There is only one sea

And it's flowing through you

And it's flowing through  me

We are one, we are one (bis)

(On chante deux fois chaque couplet)

J’adore cette chanson. Elle me fait penser aux femmes du monde qui enfantent. Au moment de désespérance dans le sommet du vortex de la naissance, quand la femme n’en peut plus et qu’elle doute de sa capacité d’y arriver (qu’elle demande l’épidurale si elle est à l’hôpital), et qu’alors, on lui rappelle qu’elle n’est pas seule.

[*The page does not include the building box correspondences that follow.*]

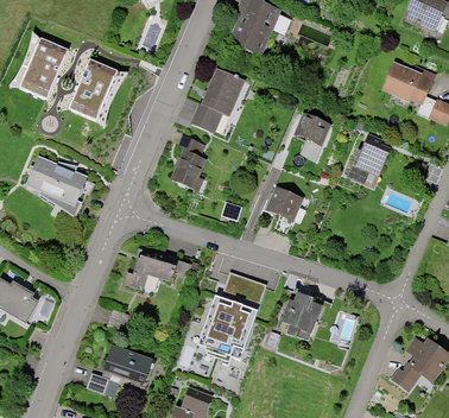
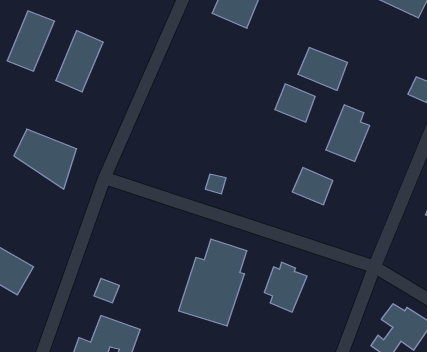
building: [382,64,434,108] -> [298,48,348,90]
building: [195,70,246,137] -> none
building: [170,135,205,191] -> none
building: [263,186,304,224] -> [292,168,333,205]
building: [121,246,181,294] -> none

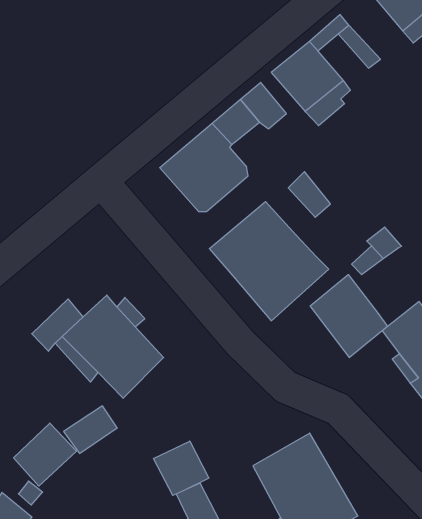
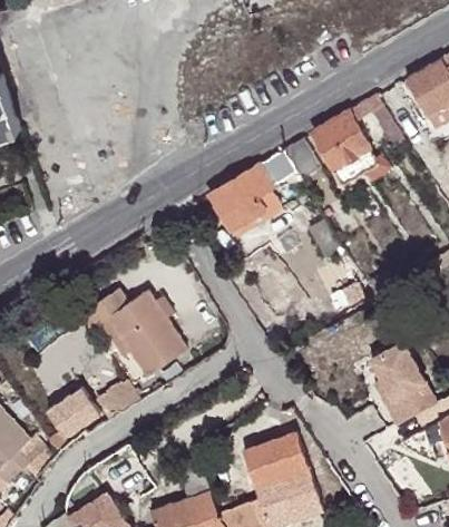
building: [209,202,329,321] -> none
building: [310,275,388,358] -> none
building: [154,441,209,495] -> none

Qu’à travers le monde, à ce moment précis, des dizaines de milliers de femmes sont elles aussi en train d’enfanter et que via la toile de fil doré de la puissance des femmes, elles sont toutes reliées et fortes ensemble pour mettre au monde leurs bébés.

C’est ce que j’appelle une « phrase-clé ». Selon mon expérience dans 100% de cas, après avoir dit cette phrase, les femmes ont trouvé la force.

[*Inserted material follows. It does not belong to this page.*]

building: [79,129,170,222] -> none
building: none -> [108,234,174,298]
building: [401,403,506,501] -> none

Quand je suis dans un cercle de sages-femmes et qu’on chante cette chanson, je me sens aussi unie à toutes les sages-femmes du monde, à toutes les femmes du monde, qui malgré nos différences de pratiques, de religions ou de convictions, avons toute une valeur commune : le bien des femmes qui enfantent et des bébés qui naissent.

Rituel sages-femmes à la maternité Groupe Mutualiste de Grenoble en juillet 2018. Bonne fête des sages-femmes la MUT ! Je vous aime! 

Le plus beau métier du monde

À mes yeux être sage-femme c’est le plus beau métier du monde. Le plus noble, le plus vrai, le plus cru, intense et radical. Ce n’est pas vraiment un métier en fait, c’est une vocation, presque une religion !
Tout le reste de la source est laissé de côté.